Pastor's Blog

Pastor's Blog

Tuesday, May 15, 2012

Memorial Day

Friends,
            Memorial Day is just around the corner.  In Hagerman we will meet at 10:00 a.m. at the cemetery for a service - the Rev. Jim Bignell bringing the message.  Don't forget: those who are willing and able can come the night before on Sunday at 6:00 p.m. to help put flags out.  What follows is one of my favorite Memorial Day reflections, attributed to the Rev. John Caughron, Center Point, Iowa.  Enjoy. 
                                                                        Still in one peace, Stephen

Here, amid the glory of flags and flowers,
Here, in the somber embrace of memories more precious than any gold,
We have come to be renewed.
Here, upon this gentle hilltop, caressed by spring breezes, and peopled by stones of remembrance,

Here, under tall trees old before our birth and yet still young after we shall have gone home,
Here, in keen awareness of the mysteries of life and death,
We have come to remember.
Here, in the company of our friends and families,
Here, with the children entrusted to our raising,
Here, in the sight of our Creator,
We have come to give thanks.

Here, where rest the fallen heroes of the generations past,
We tread with reverent step and slow,
Pondering the dedication of those who gave their lives,
and wondering how we may measure up in our time...

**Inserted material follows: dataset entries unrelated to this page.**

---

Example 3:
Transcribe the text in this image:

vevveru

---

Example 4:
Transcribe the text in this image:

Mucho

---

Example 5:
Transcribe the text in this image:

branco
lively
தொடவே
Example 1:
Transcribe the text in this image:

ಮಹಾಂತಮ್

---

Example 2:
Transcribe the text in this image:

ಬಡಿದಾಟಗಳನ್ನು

Whether we hold those values so precious, so dear,
that they are worth the risk of everything else in life in order to preserve and protect them.
It is beyond our knowing now whether these honored dead thought such deep thoughts then.
It is enough to believe that in spite of hesitation, fear, or impossible odds,

When Freedom was at stake and Liberty on the line, they were there with
pounding heart and quaking chest, willing nevertheless
to take the risk and give up all they cherished for the sake of something more.

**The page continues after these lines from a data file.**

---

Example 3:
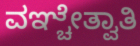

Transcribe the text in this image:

ವಞ್ಚೇತ್ವಾತಿ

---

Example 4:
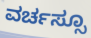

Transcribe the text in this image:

ವರ್ಚಸ್ಸೂ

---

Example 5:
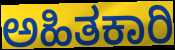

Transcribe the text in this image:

ಅಹಿತಕಾರಿ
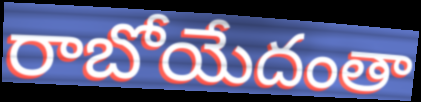
రాబోయేదంతా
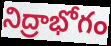
నిద్రాభోగం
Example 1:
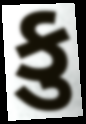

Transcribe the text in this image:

કુ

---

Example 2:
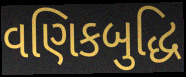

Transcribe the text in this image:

વણિકબુદ્ધિ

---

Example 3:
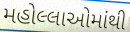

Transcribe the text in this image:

મહોલ્લાઓમાંથી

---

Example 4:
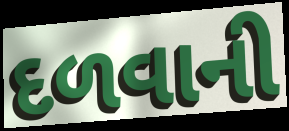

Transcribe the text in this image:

દળવાની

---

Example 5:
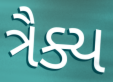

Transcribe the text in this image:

ત્રૈક્ય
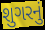
શુગરનું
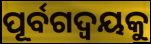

And we, the heirs of their valor and the beneficiaries of their sacrifice,
            Can do no less this day than to honor their memory with a solemn pledge:
            To work for peace in a violent world,
            To stand for justice in an unjust world,
            To foster freedom in a power-mad world,

So that today's children do not have to become tomorrow's fallen heroes,
So that there need be no more broken boys, broken hearts, broken family circles,
So that we and people everywhere may sustain the patterns of peace, and
that the blessings of genuine liberty may abundantly bless the children of a wholesome and peaceful world.

It is well that we are here to remind ourselves again of the true and painful costs of war.

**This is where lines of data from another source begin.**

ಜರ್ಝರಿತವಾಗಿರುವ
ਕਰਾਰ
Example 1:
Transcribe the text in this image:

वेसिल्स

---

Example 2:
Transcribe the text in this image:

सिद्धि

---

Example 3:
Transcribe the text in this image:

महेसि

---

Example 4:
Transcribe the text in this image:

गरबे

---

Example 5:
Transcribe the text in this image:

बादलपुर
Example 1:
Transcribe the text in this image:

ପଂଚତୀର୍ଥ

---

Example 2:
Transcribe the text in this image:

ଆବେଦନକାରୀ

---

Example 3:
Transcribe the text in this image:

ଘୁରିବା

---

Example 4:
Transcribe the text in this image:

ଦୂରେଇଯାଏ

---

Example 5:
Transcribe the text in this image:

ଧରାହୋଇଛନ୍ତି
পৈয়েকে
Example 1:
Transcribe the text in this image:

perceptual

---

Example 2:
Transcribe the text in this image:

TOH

Not only does that disorder exact the lives of warriors and innocents,
and crush the hopes and dreams of loved ones, but as President
Eisenhower forced us to admit:
            "Every gun that is made, every warship launched, every rocket fired
            signifies, in the final sense, a theft from those who hunger and are not
            fed, those who are cold and are not clothed.

This world in arms is not spending money alone. It is spending the sweat
of its laborers, the genius of its scientists, the hope of its children.
That is not a way of life at all in any true sense--
it is humanity hanging from a cross of iron."

Here, upon this living, green grass,
Here, amid the glory of flags and flowers,
Here, in the somber embrace of memories more precious than any gold,
We have come to remember, to be renewed, and to give thanks.

In this silent moment, so let us do.